- Work instruction -
Copy the lines below word for word, but leave out the pictures.

Lines from a dataset

::::::

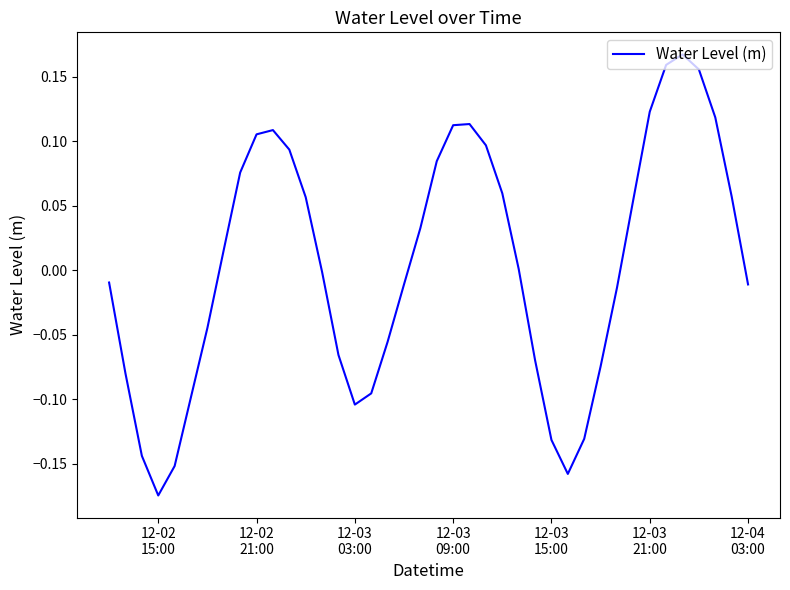

What is the difference between the maximum and minimum values?

0.3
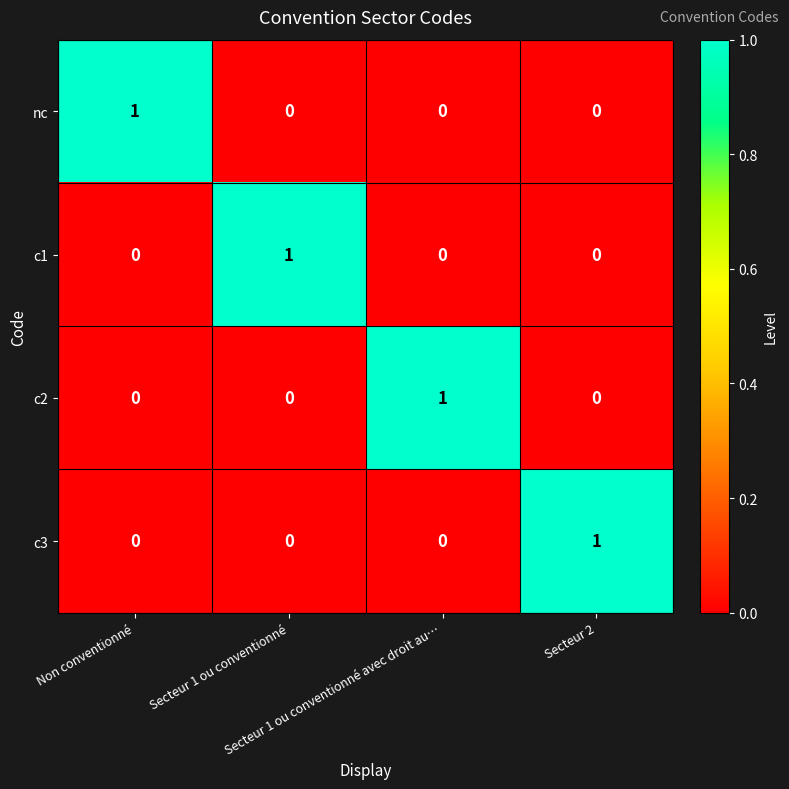

What is the difference between the highest and lowest values at Non conventionné?

1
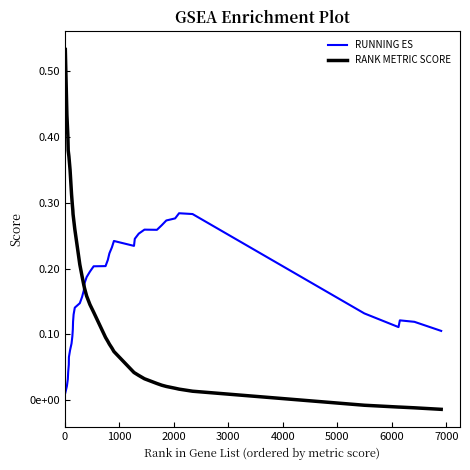

After their last crossing, which series has the higher values: RUNNING ES or RANK METRIC SCORE?

RUNNING ES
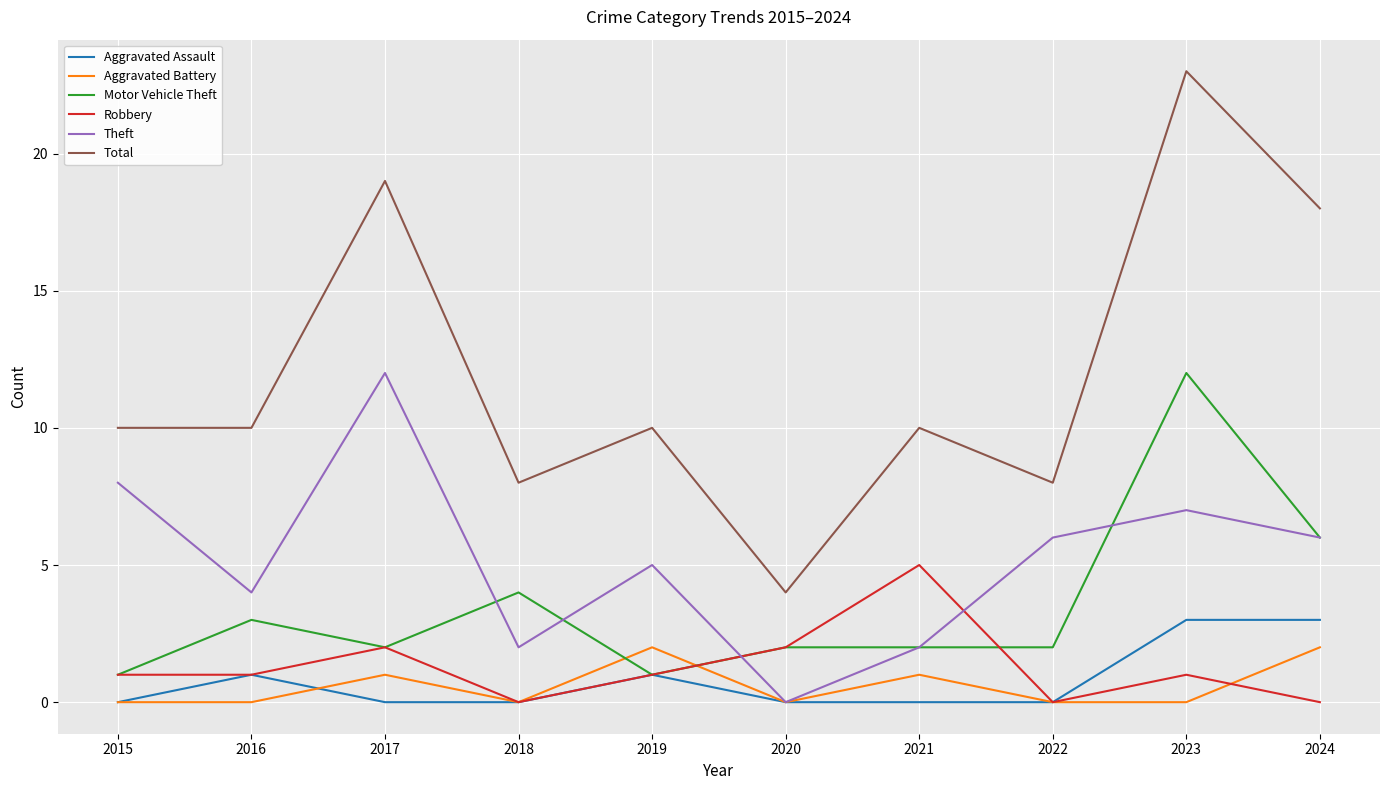

At which label does Theft reach its minimum?

2020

::::::

- Exercise output -
What is the difference between the maximum and minimum values?

0.3

What is the difference between the highest and lowest values at Non conventionné?

1

After their last crossing, which series has the higher values: RUNNING ES or RANK METRIC SCORE?

RUNNING ES

At which label does Theft reach its minimum?

2020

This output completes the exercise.